#### BRIEF
Pull out each line of the listing that contains the string "cCircle", matching case exactly.

#### RECORDS FOR THE TASK
>>>>>
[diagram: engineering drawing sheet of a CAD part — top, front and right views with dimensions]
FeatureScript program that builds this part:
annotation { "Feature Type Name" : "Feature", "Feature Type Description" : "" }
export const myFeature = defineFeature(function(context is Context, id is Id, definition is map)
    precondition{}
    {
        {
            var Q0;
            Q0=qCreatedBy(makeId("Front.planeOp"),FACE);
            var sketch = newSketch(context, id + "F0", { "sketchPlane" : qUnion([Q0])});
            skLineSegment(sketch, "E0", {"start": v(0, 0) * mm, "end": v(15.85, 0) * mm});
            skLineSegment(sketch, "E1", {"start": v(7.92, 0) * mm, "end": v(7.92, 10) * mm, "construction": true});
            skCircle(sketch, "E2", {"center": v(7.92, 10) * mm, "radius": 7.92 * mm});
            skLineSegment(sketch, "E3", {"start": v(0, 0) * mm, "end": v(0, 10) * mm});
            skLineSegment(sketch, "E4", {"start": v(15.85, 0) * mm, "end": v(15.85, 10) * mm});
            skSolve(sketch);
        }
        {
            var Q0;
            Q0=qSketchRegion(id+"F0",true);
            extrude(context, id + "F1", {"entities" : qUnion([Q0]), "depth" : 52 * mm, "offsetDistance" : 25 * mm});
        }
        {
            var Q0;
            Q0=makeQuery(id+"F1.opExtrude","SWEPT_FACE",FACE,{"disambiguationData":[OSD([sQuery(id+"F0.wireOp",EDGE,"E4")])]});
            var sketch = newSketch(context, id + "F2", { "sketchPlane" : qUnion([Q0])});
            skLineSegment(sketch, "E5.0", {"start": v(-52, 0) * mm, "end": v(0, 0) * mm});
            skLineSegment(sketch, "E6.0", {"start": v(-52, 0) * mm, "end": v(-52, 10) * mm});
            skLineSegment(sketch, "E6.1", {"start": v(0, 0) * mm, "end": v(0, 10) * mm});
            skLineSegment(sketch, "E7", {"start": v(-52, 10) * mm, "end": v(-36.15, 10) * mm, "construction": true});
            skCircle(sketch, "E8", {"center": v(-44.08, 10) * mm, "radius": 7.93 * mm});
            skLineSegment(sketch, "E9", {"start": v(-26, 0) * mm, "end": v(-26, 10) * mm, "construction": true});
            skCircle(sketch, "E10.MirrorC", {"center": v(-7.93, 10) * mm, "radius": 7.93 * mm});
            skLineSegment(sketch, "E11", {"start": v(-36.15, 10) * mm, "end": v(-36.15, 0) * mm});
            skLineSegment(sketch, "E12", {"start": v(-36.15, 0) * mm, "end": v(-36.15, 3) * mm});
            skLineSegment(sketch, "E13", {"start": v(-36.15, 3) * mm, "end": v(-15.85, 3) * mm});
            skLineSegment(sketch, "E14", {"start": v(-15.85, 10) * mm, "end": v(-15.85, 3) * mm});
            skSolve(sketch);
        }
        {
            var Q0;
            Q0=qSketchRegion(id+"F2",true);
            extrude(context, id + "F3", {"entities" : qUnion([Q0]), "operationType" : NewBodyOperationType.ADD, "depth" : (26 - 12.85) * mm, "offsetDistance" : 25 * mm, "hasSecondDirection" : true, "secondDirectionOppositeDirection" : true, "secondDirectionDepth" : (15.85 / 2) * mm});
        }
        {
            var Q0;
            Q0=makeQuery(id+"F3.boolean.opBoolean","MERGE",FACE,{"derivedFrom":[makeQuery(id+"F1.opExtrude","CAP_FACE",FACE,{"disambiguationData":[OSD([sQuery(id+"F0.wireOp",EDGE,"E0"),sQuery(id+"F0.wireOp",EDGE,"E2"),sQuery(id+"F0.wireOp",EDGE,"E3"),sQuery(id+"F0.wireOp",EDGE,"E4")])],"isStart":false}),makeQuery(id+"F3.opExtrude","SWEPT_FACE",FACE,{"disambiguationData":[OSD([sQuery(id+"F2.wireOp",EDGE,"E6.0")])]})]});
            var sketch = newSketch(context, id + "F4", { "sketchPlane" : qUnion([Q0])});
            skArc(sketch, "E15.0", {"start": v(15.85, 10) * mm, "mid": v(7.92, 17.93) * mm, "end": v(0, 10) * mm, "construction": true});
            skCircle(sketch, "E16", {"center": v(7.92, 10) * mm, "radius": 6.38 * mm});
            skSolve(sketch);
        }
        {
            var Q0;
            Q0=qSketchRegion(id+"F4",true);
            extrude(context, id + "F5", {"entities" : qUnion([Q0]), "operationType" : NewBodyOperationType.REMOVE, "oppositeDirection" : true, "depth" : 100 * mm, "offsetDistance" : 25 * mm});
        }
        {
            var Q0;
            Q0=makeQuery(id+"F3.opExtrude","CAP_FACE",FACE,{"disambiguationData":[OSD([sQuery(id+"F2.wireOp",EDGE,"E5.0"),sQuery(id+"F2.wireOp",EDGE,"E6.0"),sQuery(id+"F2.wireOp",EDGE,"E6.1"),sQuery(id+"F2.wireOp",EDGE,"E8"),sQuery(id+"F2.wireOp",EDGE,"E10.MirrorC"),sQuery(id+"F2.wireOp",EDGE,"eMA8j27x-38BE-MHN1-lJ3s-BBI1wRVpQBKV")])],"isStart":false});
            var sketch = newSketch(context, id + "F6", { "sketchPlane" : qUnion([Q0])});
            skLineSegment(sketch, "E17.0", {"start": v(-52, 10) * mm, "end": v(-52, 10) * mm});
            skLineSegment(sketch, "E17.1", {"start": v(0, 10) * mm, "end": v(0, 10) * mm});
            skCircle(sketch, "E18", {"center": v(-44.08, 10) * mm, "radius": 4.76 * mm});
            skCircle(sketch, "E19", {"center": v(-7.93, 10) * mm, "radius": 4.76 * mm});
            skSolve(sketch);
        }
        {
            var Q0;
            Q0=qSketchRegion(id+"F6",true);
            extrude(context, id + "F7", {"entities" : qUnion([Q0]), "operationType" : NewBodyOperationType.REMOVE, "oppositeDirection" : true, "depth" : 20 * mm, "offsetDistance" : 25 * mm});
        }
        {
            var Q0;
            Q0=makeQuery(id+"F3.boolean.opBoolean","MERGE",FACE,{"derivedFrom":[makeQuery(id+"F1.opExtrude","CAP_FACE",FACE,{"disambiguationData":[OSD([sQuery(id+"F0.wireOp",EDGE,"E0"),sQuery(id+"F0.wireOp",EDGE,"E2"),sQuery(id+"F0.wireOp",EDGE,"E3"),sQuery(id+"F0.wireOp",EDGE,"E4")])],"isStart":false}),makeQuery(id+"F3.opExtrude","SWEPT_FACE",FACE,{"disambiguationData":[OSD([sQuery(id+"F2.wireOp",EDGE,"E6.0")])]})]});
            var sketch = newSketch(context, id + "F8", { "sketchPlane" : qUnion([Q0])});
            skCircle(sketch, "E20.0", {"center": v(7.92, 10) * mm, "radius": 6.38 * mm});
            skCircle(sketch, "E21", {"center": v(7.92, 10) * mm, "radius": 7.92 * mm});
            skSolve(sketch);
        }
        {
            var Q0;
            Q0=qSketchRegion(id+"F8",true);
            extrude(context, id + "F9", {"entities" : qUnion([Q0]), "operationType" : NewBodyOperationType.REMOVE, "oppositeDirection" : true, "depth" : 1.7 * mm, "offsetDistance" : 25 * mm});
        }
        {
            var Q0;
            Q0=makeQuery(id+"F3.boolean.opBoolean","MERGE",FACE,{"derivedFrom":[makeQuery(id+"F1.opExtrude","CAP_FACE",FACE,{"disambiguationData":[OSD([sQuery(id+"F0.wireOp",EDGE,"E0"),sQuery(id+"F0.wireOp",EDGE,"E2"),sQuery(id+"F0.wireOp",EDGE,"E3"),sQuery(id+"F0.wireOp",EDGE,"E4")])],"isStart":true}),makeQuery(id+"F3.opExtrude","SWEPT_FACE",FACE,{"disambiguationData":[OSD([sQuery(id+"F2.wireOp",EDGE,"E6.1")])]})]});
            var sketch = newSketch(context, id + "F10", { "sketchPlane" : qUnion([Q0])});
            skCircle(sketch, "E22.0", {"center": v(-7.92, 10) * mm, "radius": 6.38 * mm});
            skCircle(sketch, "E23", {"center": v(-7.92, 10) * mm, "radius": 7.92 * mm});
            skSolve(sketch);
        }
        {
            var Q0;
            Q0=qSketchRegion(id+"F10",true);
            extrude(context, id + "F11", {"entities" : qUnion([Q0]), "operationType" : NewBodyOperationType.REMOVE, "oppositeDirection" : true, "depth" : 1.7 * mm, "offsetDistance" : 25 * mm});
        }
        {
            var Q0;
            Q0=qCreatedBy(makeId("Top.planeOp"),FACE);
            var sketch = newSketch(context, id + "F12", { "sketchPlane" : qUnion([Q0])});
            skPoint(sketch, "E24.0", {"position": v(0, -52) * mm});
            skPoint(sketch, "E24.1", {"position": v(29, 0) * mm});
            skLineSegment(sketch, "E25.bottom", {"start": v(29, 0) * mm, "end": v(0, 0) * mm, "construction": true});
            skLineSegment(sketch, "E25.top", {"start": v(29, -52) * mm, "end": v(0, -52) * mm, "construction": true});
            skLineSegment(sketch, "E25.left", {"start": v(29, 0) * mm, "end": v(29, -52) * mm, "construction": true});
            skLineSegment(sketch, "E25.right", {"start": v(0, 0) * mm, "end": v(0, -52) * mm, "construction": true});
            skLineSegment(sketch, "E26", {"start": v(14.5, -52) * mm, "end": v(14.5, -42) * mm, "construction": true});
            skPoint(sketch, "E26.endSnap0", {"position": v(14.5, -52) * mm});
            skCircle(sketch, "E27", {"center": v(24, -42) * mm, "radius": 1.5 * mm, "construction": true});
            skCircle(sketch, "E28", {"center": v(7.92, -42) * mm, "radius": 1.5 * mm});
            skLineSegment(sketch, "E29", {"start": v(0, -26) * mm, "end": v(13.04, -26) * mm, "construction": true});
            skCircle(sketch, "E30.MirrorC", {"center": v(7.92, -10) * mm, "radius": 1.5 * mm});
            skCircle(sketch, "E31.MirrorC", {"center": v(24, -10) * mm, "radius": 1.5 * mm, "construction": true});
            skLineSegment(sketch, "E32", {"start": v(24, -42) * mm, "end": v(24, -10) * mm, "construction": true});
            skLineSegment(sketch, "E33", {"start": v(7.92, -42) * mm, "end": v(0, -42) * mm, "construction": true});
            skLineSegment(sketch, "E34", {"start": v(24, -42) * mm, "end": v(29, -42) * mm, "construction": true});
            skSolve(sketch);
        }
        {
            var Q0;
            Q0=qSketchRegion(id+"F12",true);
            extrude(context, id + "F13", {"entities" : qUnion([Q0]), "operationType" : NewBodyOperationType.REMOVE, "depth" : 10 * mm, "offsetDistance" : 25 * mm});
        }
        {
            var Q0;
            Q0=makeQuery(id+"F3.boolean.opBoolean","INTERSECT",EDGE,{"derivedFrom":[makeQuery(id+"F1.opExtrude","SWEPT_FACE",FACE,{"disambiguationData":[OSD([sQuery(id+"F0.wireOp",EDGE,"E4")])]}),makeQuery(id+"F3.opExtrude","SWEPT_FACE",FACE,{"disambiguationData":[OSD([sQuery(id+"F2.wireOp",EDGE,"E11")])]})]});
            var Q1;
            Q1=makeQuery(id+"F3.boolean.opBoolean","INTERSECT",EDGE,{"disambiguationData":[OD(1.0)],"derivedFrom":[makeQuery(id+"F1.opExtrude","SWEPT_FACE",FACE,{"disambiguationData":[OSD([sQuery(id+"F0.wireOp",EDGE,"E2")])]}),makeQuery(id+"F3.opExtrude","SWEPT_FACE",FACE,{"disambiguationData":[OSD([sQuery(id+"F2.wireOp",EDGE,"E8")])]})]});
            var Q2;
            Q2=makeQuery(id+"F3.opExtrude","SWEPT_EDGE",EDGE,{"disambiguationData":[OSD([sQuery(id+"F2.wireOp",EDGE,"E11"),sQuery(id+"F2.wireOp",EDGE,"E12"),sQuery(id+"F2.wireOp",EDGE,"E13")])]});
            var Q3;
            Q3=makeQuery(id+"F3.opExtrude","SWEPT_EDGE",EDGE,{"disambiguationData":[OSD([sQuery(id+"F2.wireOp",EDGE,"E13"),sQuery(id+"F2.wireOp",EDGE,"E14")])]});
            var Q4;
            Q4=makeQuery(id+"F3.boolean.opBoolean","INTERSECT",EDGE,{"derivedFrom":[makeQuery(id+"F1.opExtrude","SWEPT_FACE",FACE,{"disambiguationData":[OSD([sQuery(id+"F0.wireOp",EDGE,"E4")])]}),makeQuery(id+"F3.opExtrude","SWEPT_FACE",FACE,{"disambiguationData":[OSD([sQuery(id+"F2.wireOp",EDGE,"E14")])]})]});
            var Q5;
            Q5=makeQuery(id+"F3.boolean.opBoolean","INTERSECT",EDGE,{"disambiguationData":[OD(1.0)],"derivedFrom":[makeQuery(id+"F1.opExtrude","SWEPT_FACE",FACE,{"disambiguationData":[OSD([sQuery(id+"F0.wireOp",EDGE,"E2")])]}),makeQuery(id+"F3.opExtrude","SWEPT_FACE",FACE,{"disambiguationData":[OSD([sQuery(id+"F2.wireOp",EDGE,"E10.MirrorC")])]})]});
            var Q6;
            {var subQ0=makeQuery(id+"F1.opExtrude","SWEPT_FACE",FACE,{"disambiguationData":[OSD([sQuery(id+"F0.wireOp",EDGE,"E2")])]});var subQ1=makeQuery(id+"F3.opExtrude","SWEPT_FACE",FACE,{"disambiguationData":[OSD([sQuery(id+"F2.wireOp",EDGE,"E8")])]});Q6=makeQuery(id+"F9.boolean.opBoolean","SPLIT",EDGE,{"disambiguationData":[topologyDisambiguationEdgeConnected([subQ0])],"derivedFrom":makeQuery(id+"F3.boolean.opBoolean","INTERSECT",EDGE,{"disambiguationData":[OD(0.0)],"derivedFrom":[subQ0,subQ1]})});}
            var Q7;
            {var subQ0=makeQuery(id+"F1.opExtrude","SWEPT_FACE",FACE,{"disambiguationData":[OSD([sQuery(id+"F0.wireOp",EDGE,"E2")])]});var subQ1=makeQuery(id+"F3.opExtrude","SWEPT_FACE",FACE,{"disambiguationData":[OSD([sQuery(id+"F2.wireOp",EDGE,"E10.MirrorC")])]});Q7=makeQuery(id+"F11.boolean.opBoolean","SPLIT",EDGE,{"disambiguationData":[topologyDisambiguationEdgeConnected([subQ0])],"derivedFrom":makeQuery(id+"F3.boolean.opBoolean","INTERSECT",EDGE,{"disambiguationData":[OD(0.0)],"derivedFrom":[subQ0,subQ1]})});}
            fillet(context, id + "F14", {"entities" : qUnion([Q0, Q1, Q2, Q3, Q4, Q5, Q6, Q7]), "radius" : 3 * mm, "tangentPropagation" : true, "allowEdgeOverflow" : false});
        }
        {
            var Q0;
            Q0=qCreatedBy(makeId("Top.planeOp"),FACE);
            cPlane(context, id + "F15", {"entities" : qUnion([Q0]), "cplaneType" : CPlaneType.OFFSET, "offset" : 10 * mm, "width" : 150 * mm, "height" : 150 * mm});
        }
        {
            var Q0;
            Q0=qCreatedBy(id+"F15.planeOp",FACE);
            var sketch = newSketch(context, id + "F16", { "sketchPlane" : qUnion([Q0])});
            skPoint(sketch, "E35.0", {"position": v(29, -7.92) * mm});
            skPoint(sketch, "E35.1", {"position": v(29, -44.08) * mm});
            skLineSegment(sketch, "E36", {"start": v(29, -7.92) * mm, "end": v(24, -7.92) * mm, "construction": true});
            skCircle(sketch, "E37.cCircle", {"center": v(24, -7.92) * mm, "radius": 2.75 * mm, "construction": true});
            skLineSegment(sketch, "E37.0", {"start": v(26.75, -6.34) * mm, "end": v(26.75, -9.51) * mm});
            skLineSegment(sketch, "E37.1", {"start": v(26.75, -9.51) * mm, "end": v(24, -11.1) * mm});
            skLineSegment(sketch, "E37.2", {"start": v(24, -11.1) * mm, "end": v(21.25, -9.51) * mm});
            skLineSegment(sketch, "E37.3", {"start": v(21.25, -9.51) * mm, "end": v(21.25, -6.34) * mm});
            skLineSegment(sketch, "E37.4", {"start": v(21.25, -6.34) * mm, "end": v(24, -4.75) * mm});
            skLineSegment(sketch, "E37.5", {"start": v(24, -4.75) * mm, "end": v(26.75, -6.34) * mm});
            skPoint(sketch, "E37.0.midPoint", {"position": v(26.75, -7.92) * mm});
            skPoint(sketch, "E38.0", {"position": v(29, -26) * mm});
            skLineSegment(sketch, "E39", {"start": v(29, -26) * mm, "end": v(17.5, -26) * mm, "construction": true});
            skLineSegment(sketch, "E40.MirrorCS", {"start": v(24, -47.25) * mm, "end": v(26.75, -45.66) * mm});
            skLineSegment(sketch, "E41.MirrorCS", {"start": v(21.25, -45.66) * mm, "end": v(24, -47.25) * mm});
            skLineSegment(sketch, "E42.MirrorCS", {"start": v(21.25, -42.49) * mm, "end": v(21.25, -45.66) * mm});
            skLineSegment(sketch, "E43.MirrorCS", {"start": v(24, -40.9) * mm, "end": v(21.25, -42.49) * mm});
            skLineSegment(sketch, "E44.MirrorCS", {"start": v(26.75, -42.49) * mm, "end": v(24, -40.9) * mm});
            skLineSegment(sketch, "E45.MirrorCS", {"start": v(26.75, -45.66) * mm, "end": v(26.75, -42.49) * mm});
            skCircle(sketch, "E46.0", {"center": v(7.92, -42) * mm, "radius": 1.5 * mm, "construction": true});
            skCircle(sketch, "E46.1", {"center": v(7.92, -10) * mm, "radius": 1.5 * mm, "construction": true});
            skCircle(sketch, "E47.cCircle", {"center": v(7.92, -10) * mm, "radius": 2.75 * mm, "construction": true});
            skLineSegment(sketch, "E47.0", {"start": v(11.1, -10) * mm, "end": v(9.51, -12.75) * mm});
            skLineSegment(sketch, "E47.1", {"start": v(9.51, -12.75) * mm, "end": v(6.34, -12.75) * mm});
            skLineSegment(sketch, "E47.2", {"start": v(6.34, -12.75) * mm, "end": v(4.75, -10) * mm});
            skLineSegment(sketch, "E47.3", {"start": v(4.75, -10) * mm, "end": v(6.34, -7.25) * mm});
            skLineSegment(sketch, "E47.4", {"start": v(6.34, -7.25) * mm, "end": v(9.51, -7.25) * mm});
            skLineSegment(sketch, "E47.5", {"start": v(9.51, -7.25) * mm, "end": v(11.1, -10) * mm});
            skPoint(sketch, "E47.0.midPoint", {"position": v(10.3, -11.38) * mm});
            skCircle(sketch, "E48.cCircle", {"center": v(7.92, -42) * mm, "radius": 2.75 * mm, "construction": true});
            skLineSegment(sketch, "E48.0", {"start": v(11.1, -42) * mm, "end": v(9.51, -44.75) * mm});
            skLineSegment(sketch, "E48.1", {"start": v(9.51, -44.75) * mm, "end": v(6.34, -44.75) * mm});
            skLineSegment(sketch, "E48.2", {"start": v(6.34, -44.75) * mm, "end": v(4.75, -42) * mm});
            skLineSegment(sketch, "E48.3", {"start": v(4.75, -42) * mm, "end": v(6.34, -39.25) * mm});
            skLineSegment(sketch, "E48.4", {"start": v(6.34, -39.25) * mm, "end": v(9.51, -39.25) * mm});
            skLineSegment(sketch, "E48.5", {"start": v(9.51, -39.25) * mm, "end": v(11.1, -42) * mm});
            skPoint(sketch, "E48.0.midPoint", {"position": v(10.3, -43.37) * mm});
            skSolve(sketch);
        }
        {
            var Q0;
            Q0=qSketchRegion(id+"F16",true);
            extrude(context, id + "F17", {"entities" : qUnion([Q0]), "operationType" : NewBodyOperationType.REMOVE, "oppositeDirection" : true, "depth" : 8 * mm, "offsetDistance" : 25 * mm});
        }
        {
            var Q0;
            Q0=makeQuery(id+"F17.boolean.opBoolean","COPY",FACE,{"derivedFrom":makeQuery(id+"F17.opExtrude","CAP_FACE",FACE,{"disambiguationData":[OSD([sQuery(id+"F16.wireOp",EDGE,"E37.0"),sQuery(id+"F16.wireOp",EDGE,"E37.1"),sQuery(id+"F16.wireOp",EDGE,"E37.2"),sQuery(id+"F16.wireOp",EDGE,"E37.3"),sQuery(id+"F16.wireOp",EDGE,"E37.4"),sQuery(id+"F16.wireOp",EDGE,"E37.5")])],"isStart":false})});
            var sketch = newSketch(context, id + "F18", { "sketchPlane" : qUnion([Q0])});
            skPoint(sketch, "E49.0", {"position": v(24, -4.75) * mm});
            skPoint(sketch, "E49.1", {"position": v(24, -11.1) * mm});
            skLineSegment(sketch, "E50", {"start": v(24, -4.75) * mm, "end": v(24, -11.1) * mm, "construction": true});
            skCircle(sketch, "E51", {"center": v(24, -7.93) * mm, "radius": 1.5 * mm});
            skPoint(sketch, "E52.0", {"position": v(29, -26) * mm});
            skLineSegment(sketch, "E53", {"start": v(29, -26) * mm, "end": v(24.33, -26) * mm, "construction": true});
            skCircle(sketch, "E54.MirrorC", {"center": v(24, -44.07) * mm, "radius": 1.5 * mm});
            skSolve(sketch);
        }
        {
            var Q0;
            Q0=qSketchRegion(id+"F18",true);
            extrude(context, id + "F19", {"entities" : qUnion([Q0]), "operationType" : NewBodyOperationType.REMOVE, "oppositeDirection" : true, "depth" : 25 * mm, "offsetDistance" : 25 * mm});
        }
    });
<<<<<
#### EXERCISE RESULT
            skCircle(sketch, "E37.cCircle", {"center": v(24, -7.92) * mm, "radius": 2.75 * mm, "construction": true});
            skCircle(sketch, "E47.cCircle", {"center": v(7.92, -10) * mm, "radius": 2.75 * mm, "construction": true});
            skCircle(sketch, "E48.cCircle", {"center": v(7.92, -42) * mm, "radius": 2.75 * mm, "construction": true});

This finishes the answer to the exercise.